The 4th Shock Army was a combined arms army of the Soviet Armed Forces during World War II.

The Army was formed from the 27th Army on 25 December 1941 (1st formation) within the Northwestern Front. On 1 October 1942 it included the 249th, 332nd, 334th, 358th and 360th Rifle Divisions, 21st Rifle Brigade, a number of separate tank battalions, the 66th, 67th, 68th, and 69th separate ski battalions, artillery and other subunits.

== History ==
The army defended the line along the eastern shore of lakes Velye and Seliger. It participated in the Toropets–Kholm Offensive between January and February 1942. For the offensive, it included the 249th, 332nd, 334th, 358th and 360th Rifle Divisions, 21st, 39th, 48th and 51st rifle brigades, two tank battalions, two rocket launcher battalions (batteries), and two RGK artillery regiments. The army was reassigned to the reassigned to the Kalinin Front on 22 January 1942. The front was redesignated as the 1st Baltic Front on 20 October 1943. During the Byelorussian Strategic Offensive (1943), the army participated in the Nevel Offensive, Gorodok Offensive, and the Polotsk–Vitebsk Offensive. During the second half of 1944 the army was reassigned to the 2nd Baltic (4 July), and 1st Baltic (from 8 August) fronts, participating in the Rezhitsa–Dvinsk Offensive, the Riga Offensive, and the Memel Offensive. The blockade of the Courland Pocket was its final combat operation. During the latter, the army was reassigned to the 2nd Baltic Front on 9 February 1945 and then to the Leningrad Front on 1 April 1945. From the Baltic in the summer of 1945, the army was dispatched to northern Kazakhstan, where its headquarters formed the basis of the new Steppe Military District (on 9 May 1945? – source Ruwiki). Two rifle corps and six rifle divisions arrived alongside the army.

== Battle composition ==
4th Shock Army Separate reserve battalion airfield services (4 March 1942 to 28 April 1942). Reformed as the 832nd Separate Battalion of Airfield Services 28 April 1942.

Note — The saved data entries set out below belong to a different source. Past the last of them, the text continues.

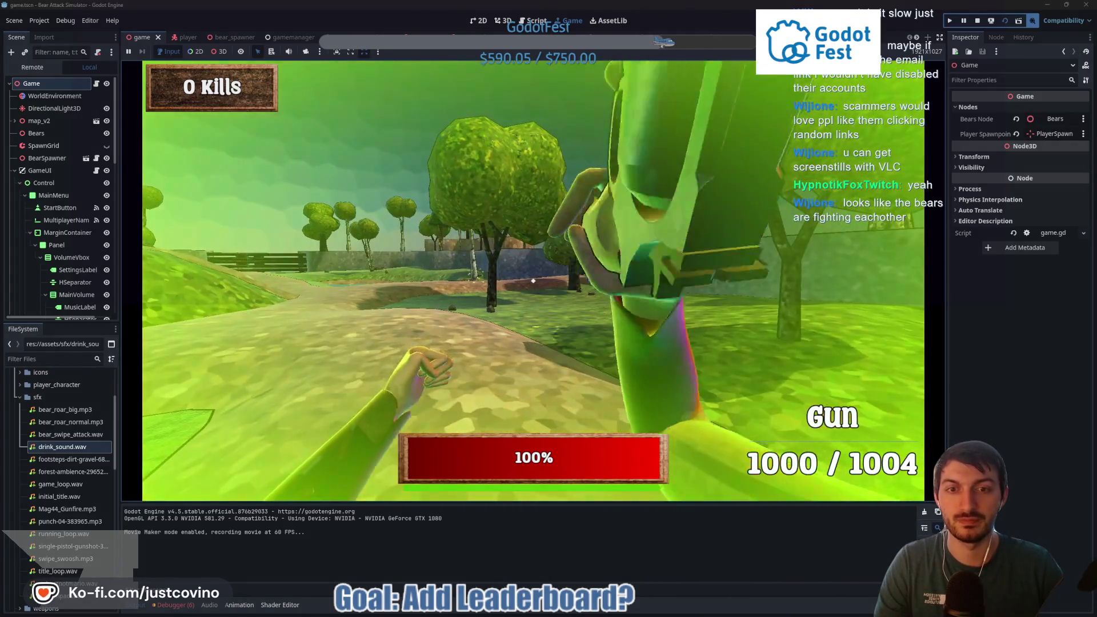
pyautogui.click(533, 281)
pyautogui.click(533, 281)
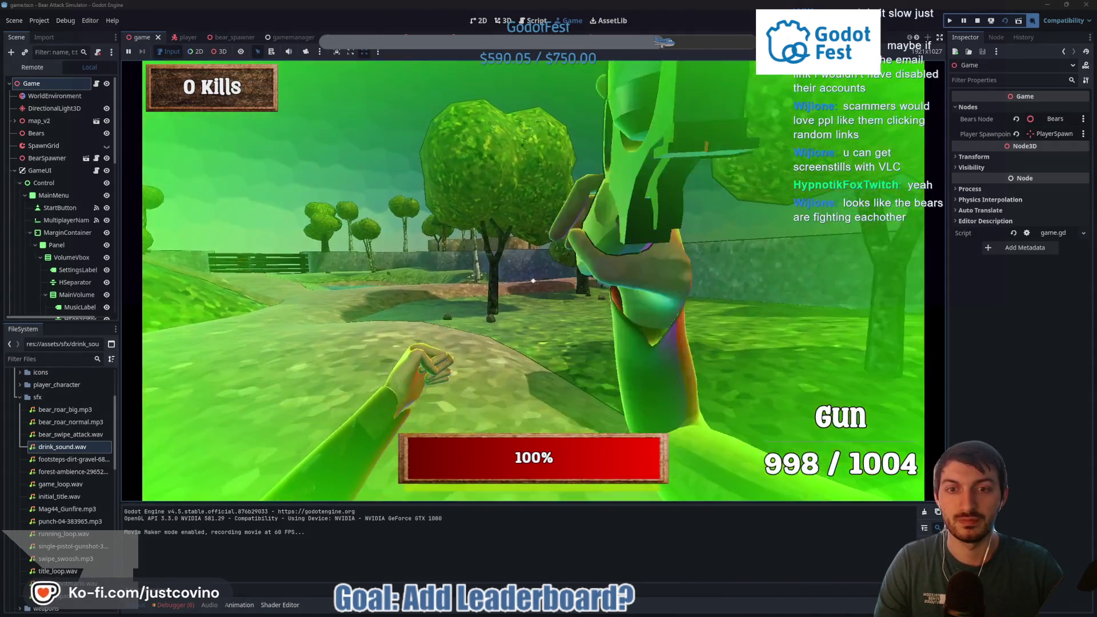
pyautogui.click(534, 280)
pyautogui.click(533, 281)
pyautogui.click(533, 281)
pyautogui.click(533, 280)
pyautogui.click(533, 281)
pyautogui.click(533, 281)
pyautogui.click(533, 281)
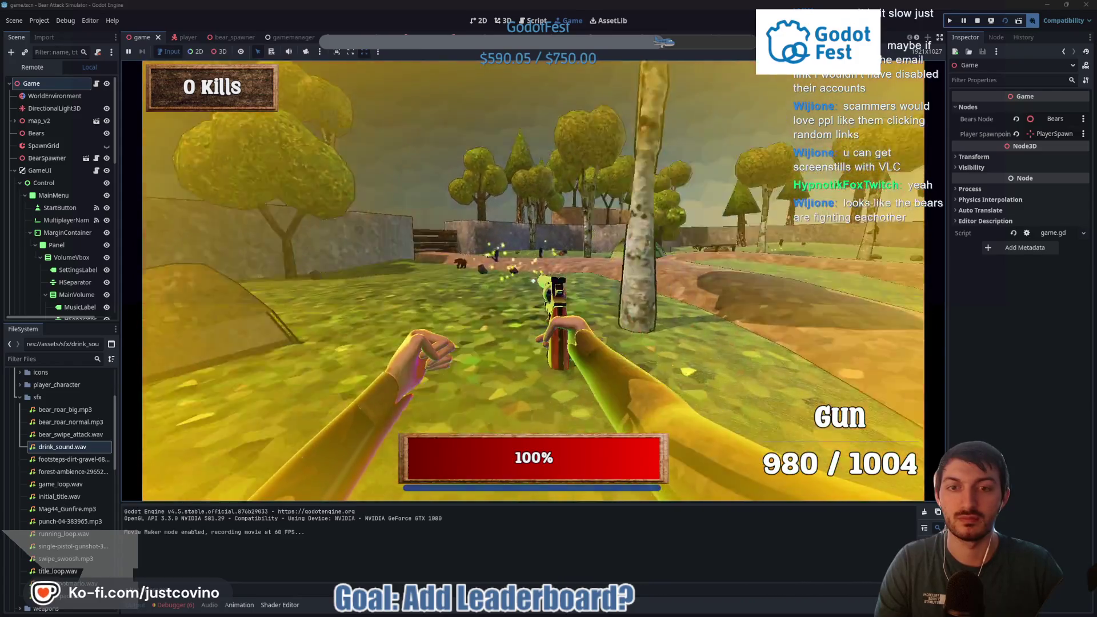
# Step: Keep shooting bears until reaching 8 kills with the gun emptied to 0 / 6
pyautogui.click(533, 280)
pyautogui.click(533, 281)
pyautogui.click(533, 280)
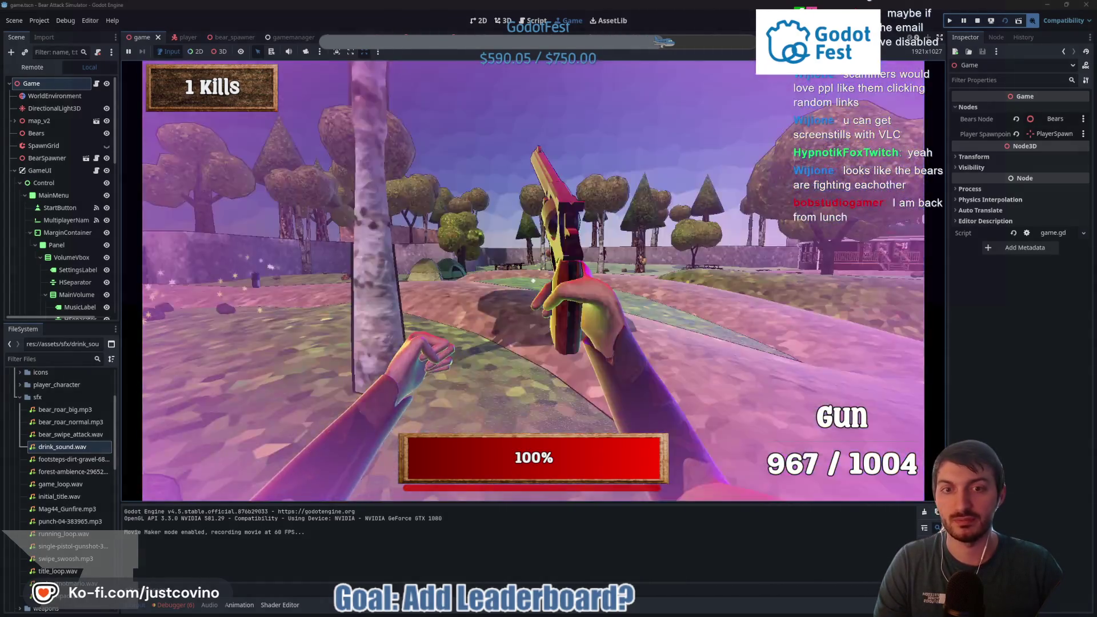
pyautogui.click(534, 280)
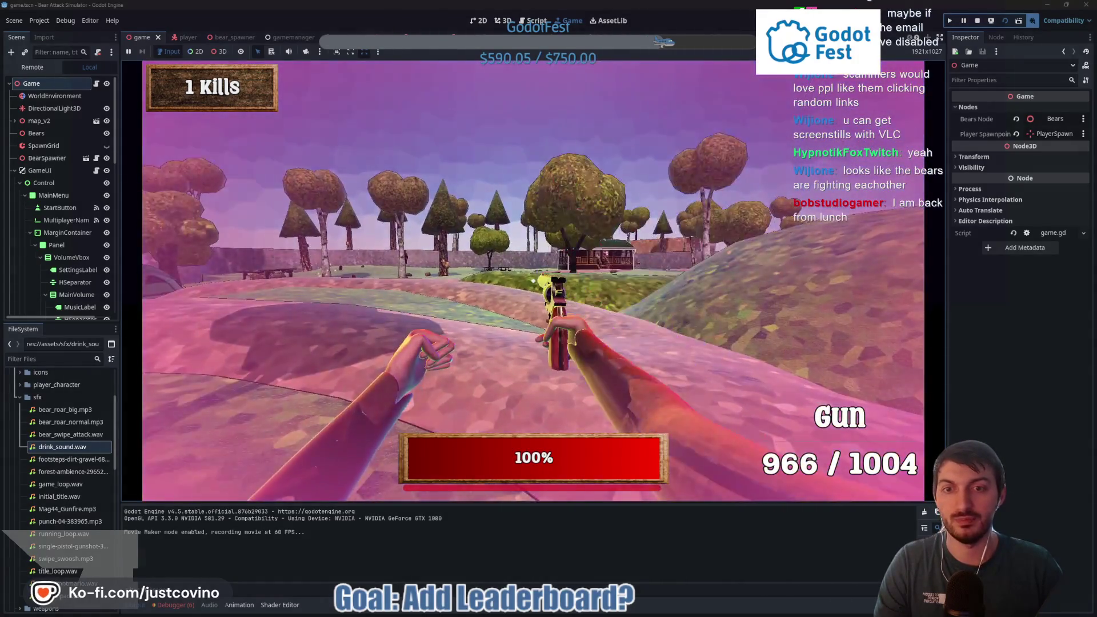
pyautogui.click(533, 281)
pyautogui.click(533, 281)
pyautogui.click(533, 280)
pyautogui.click(534, 281)
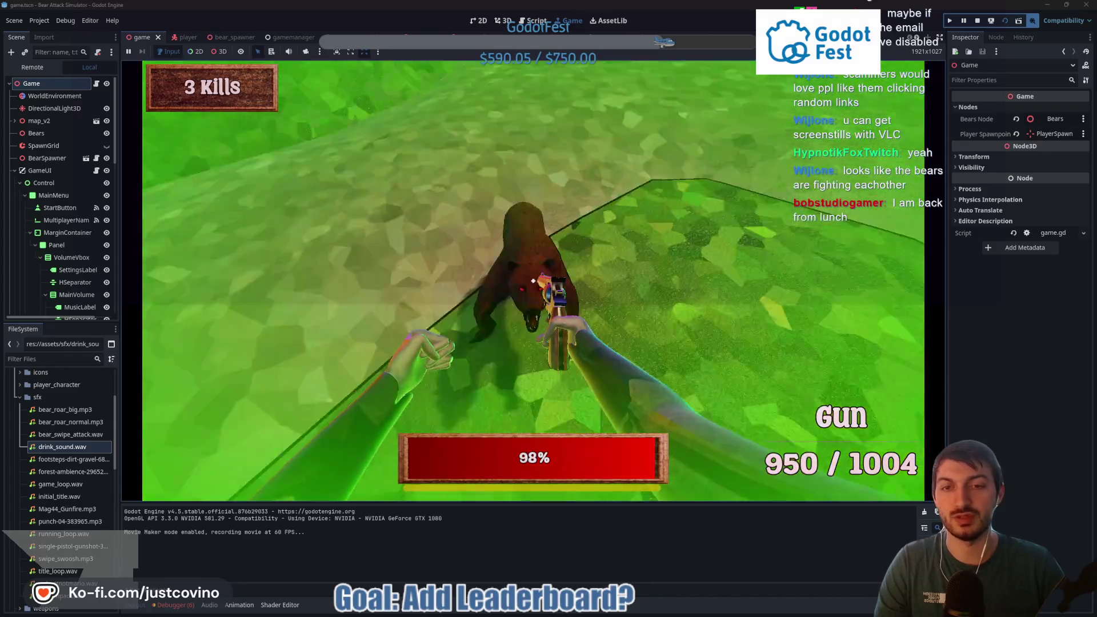
pyautogui.click(533, 280)
pyautogui.click(534, 281)
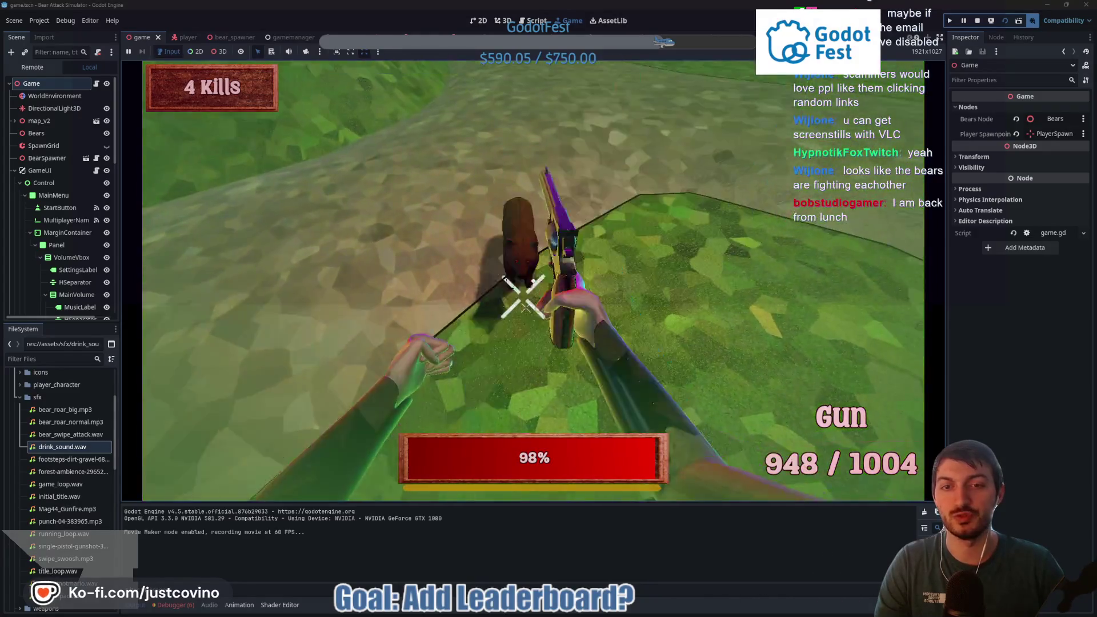
pyautogui.click(533, 281)
pyautogui.click(533, 281)
pyautogui.click(533, 280)
pyautogui.click(534, 280)
pyautogui.click(533, 281)
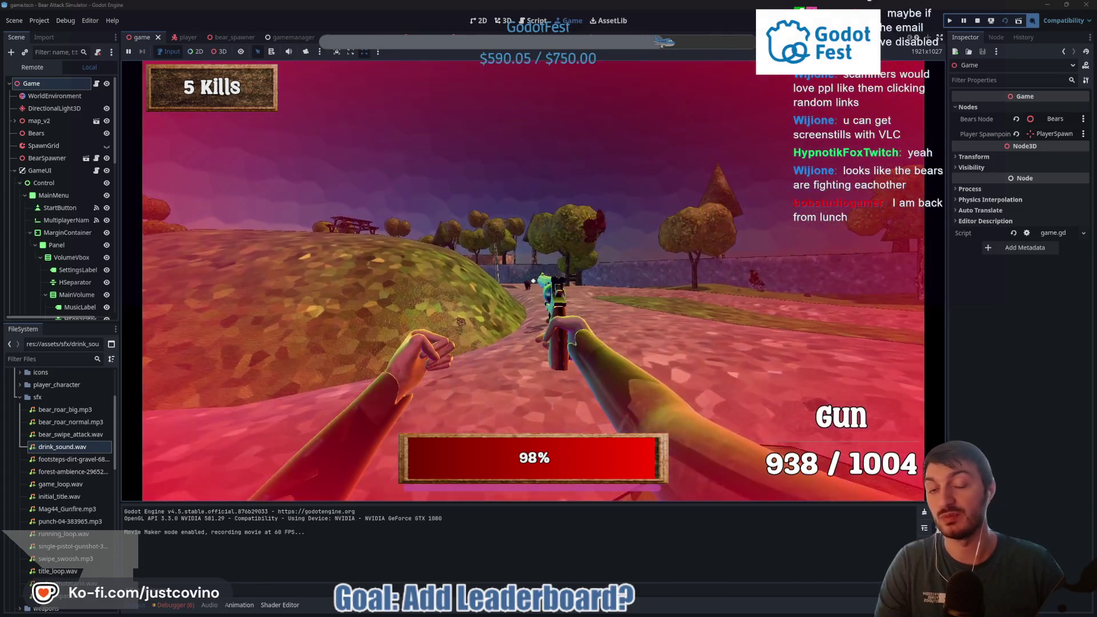
pyautogui.click(534, 281)
pyautogui.click(534, 281)
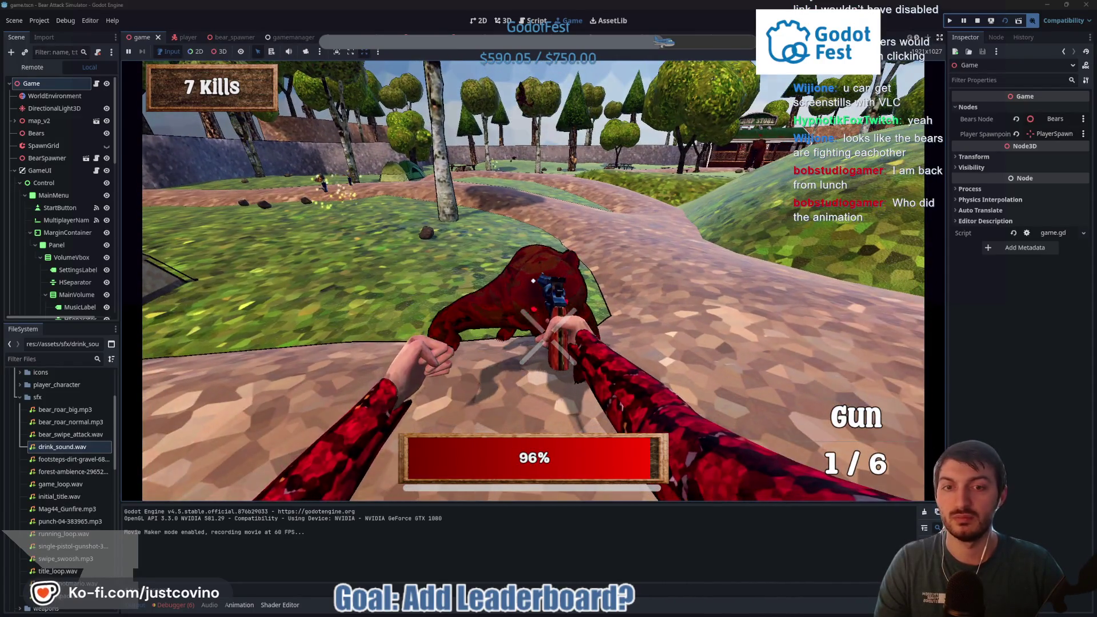
pyautogui.click(548, 326)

- 320 separate ski-destroyer battalion
- 262 - 266 separate ski battalions (February to May 1942)

== Commanders ==
- Colonel-General Andrey Yeryomenko (December 1941 - February 1942)
- Lieutenant General Filipp Golikov (February - March 1942)
- Major-General, in May 1942, Lieutenant-General Vladimir Kurasov (March 1942 - April 1943)
- Major General Dmitry Seleznev (April - May 1943)
- Major-General, to October 1943, Lieutenant-General Vasily Shvetsov - May - December 1943
- Lieutenant General Pyotr Malyshev - (December 1943 – September 1945)

== The members of the Military Council ==
- Brigadier Commissioner Rudakov, Mikhail - December 1941 - November 1942
- Major General Tevchenkov, Alexander - November 1942 - April 1943
- Colonel, in September 1943, Major General Belik Trofim Ya - April 1943 - until the end of the war.

== Chiefs of Staff ==
- Major General Kurasov, Vladimir V. - December 1941 - March 1942
- Colonel Viktor Portugalov - March–May 1942
- Major General Glinsky, Peter Yevstigneyevich - May 1942 - June 1943
- Major General Kudryashov, Alexander - June 1943 - before the end of the war.